Salve made from the resin of our native pinon pine tree (Pinus edulis) has an exquisite aroma and is useful as a topical anti-microbial. While the final product is popular these days, the processing of tree resin into a finished product is a bit different than the standard salve making process. It seems like each herbalist has their favorite method for preparing this gift. Here is my version.
Collecting the Resin
First, find the tree. In the Southwest, it usually grows in what is known as the “pinon-juniper zone” around 4500’ to 6500’. I have seen it growing next to creosote bush in the high desert and also above 7000’, mixed in with ponderosa. If you find ponderosa and start losing elevation, you will soon come to pinon.
The resin, sometimes referred to as sap or pitch is found on the tree where there is a wound in the bark. This can be from insects, a broken branch or a gouge in the bark. One reason I prefer pinon for salve making is because the resin of this species is so profuse. It is often found in balls the size of an apricot, sometimes larger.
Simply reach with your hand and pull the semi sticky ball from the tree and place in a container. A paint stick can also be used to scrape the gob from the tree. Use a tin can or a recycled glass jar, something that does not have to be cleaned afterwards.
Be sure to take only the extra resin that has dripped down the trunk or fallen on the ground. Leave the resin that is immediately around the cut in the bark as this is still protecting the tree.
Making the Salve
To make the salve, melt ½ ounce beeswax in a sauce pan over low heat. Then add two ounces of the soft, gooey pine resin. I prefer to use a metal chopstick to scoop the resin from the container. A popsicle stick is also good. Don’t use your favorite spoon.
This combination should not be smoking. The mixture does not need to be cooked, just slowly warmed until the wax and resin are melted together.
Next, slowly drizzle in four ounces of oil while continually stirring. The oil can be almond, olive, jojoba or any other oil suitable for skin care. One option is to add an oil that has been infused with calendula flower as this is one of the very best herbs for skin conditions.
All that is left at this point is to pour the melted mixture into salve containers. This needs to be done before it begins to thicken.
Some debris from the resin may make its way into the saucepan mixture. These are bits of tree bark that were stuck to the resin during the collection process. If the pouring is done slowly, the debris will sink to the bottom of the pan and stay there. It will not contaminate what is in the actual salve jars.
Energetics, Chemistry and Therapeutics of Pine Resin
The energy is warming, stimulating and moving. It increases blood flow to a localized area and may be helpful for sore muscles and stiff joints. It is also helpful as a chest rub to break up lung congestion.
The chemistry of this resin gives insight into its therapeutics. Depending on the tree and individual batch, the resin may contain more than 50% pinene. This monoterpene is broadly anti-microbial for both topical use and when inhaled as part of an essential oil. In commerce, it is used as a disinfectant in household cleaning products.
When combined with a quality carrier oil, pine resin salve has been used for many irritated and infected skin conditions, as a lip balm and generally dry, itchy skin.
An often overlooked quality of the salve is the aroma, which is light, uplifting and stimulating. Who doesn’t love the smell of conifers, especially during the darker season of winter? Many people use this salve simply for its exquisite aroma without being aware of the other benefits.
A few words of caution…
Working with resin, beeswax and oil can be messy; sometimes so messy you won’t want to do it again. Some hard earned wisdom I have learned along the way:
Resin on your skin comes off easily with any type of oil or fat – butter, lip balm, sunscreen or cooking oil.

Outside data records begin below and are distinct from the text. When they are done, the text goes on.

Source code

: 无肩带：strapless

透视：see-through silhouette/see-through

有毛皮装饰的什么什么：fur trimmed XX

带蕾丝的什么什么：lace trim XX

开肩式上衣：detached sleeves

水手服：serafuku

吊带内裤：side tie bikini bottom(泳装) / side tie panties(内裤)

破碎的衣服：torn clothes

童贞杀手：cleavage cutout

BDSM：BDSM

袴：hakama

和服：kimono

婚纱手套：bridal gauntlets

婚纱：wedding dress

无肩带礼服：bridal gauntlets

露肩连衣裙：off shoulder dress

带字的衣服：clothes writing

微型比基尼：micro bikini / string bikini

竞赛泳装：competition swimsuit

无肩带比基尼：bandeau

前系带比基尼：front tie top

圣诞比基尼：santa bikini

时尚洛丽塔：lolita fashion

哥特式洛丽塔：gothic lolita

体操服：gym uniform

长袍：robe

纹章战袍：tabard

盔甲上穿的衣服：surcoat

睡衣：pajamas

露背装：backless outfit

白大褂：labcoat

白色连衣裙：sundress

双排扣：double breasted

Resin on your clothes comes off with a high proof of alcohol. You may have to scrub a bit. Just to be safe, wear clothes than can get dirty.
Cover the kitchen counter with newspaper before you begin. Then a few drops of melted wax is no problem.
Use a saucepan that is specific to herbal medicine making. These can be found at a thrift store.
While the pan is still warm, wipe it out with disposable paper towels. Don’t try to rinse or wash it out or use a cloth rag.
Some Final Words on Resin v. Sap v. Pitch v. Tar
What I call pine resin salve goes by many other common names. It may be referred to as:
pine sap salve
pine pitch salve
pine tar salve
pine drawing salve
All these names can be confusing. In essence, the product is exactly the same, just different regional labels. More specifically, resin and sap are often incorrectly used interchangeably so let’s look at their definitions.
Resins function a defense mechanism of the tree. They contain proven anti-microbials and protect the plant from the same pathogens we deal with: bacteria, fungus and viruses. This is what is used in the pine salve.
This is what maple syrup is made from. The trees are tapped in the spring, usually April. Buckets are filled with the sap, then slowly boiled down to get the precious syrup.